As BJP wants to expand their footprint in the North Eastern states of India by the means of coalition formula, a top brass leader, behind closed doors, assured the leaders of North Eastern states that the party is not in the mood to dictate what people should eat. The assurance comes a day after when the NDA government’s new tourism minister KJ Alphons called eating beef a matter of choice of Keralites.

The development came-up at the closed-door meeting of the North-East Democratic Alliance, or NEDA, a coalition formed by the BJP last year with the support of the regional political parties. At a meeting, party President Amit Shah made it clear that he wanted to see the coalition in power in all of the eight states of the North-East.

It is in the presentation by Sikkim leaders the topic came. Becoming the first state in the North-East, Sikkim has banned all kinds of cow slaughter with a punishment of minimum two year of imprisonment.

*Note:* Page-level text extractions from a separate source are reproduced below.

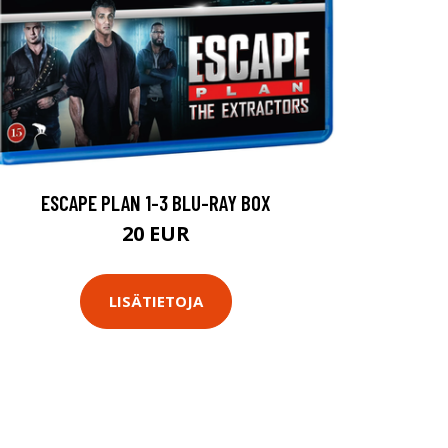
ESCAPE PLAN 1-3 BLU-RAY BOX
20 EUR
LISÄTIETOJA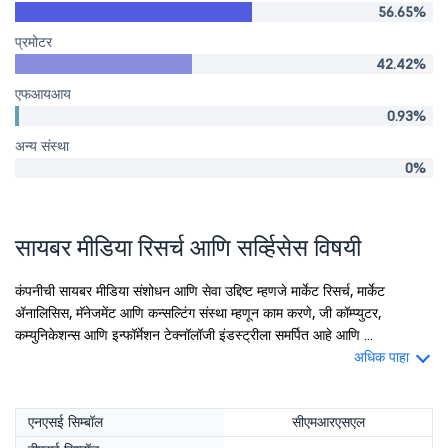
56.65%
प्रमोटर
42.42%
एफआयआय
0.93%
अन्य संस्था
0%
सायबर मीडिया रिसर्च आणि सर्व्हिसेस विषयी
कंपनीची सायबर मीडिया संशोधन आणि सेवा उद्दिष्ट म्हणजे मार्केट रिसर्च, मार्केट
ॲनालिसिस, मॅनेजमेंट आणि कन्सल्टिंग संस्था म्हणून काम करणे, जी कॉम्प्युटर,
कम्युनिकेशन्स आणि इन्फॉर्मेशन टेक्नॉलॉजी इंडस्ट्रीला समर्पित आहे आणि ...
अधिक पाहा
एनएसई सिम्बॉल
सीएमआरएसएल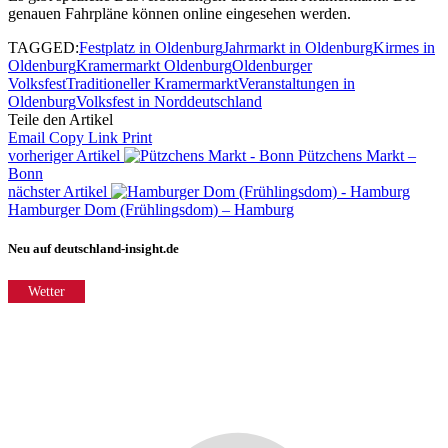
genauen Fahrpläne können online eingesehen werden.
TAGGED:
Festplatz in Oldenburg
Jahrmarkt in Oldenburg
Kirmes in
Oldenburg
Kramermarkt Oldenburg
Oldenburger
Volksfest
Traditioneller Kramermarkt
Veranstaltungen in
Oldenburg
Volksfest in Norddeutschland
Teile den Artikel
Email
Copy Link
Print
vorheriger Artikel
Pützchens Markt –
Bonn
nächster Artikel
Hamburger Dom (Frühlingsdom) – Hamburg
Neu auf deutschland-insight.de
Wetter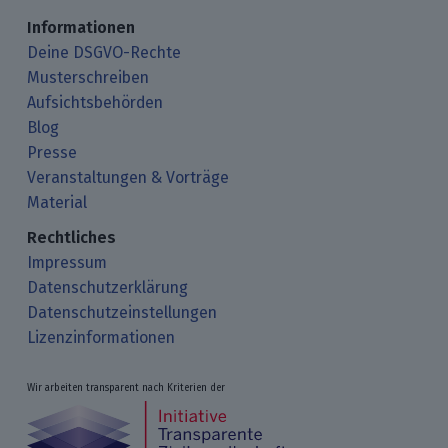
Informationen
Deine DSGVO-Rechte
Musterschreiben
Aufsichtsbehörden
Blog
Presse
Veranstaltungen & Vorträge
Material
Rechtliches
Impressum
Datenschutzerklärung
Datenschutzeinstellungen
Lizenzinformationen
Wir arbeiten transparent nach Kriterien der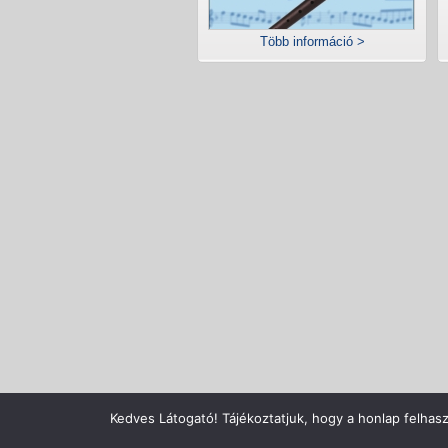
Több információ >
Copyright © Zenecentrum Kft., A
Kedves Látogató! Tájékoztatjuk, hogy a honlap felhas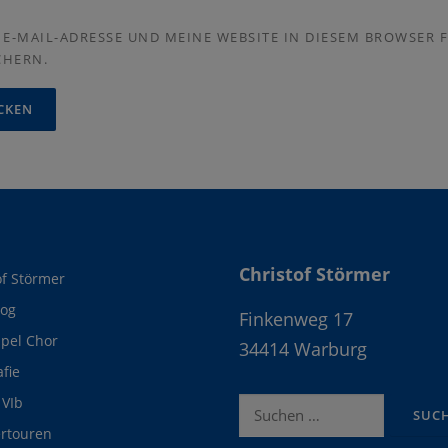
E-MAIL-ADRESSE UND MEINE WEBSITE IN DIESEM BROWSER F
CHERN.
Christof Störmer
of Störmer
log
Finkenweg 17
pel Chor
34414 Warburg
afie
VIb
Suche
nach:
rtouren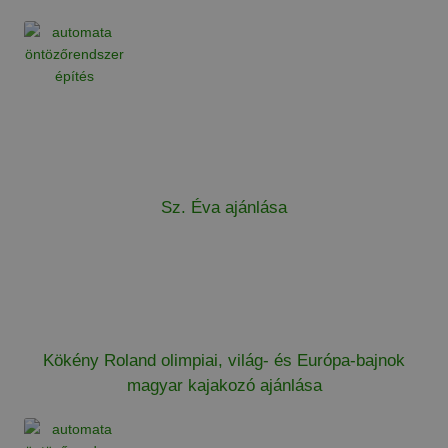
Sz. Éva ajánlása
Kökény Roland olimpiai, világ- és Európa-bajnok
magyar kajakozó ajánlása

In a clarification asked by the leaders Paul Lyngdoh and PM Conrad Sangma on the matter if ban on beef is really a matter of policy. Meghalaya is among the four states in the North-East which is set to go on polls next year apart from Tripura, Mizoram and Nagaland. Following the difference in the party’s belief and ideological thinking of putting a ban on beef, and not respecting local customs and food habits, many of the BJP from Meghalaya had exited the party in June.

In the meeting, Himanta Biswa Sarma, a senior BJP leader and NDA convenor, intervened when the question about food habits came up in the presence of BJP president Amit Shah. Mr Sarma is learnt to have told the gathering that the BJP did not want to interfere with the food habit or local customs of people.

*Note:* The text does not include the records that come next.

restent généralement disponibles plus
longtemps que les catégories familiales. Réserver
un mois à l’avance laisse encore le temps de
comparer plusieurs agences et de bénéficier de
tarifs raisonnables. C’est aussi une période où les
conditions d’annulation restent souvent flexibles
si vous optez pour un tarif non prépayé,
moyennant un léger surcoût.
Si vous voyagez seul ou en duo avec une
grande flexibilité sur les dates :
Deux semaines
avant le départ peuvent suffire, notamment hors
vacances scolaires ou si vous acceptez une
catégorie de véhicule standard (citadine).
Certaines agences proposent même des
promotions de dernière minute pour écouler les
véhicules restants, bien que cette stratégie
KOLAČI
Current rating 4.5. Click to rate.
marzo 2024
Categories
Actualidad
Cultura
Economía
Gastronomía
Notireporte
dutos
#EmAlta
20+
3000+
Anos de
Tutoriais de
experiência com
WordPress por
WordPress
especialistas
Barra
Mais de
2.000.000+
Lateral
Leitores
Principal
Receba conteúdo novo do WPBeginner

He also went on to say that every state was at liberty to draft laws according to local customs and rituals.

“The party completely respects cultural diversity,” they were reportedly told. While Amit Shah did not speak on the subject, he apparently went along with that.

In the past when junior home minister Kiren Rijiju who is from Arunachal Pradesh reportedly ticked off a ministerial colleague about his right to eat beef, he had backtrack later, claiming that he was misquoted. Mr Rijiju’s remarks were then in response to Minority affairs minister Mukhtar Abbas Naqvi’s statement that those who eat beef should go to Pakistan.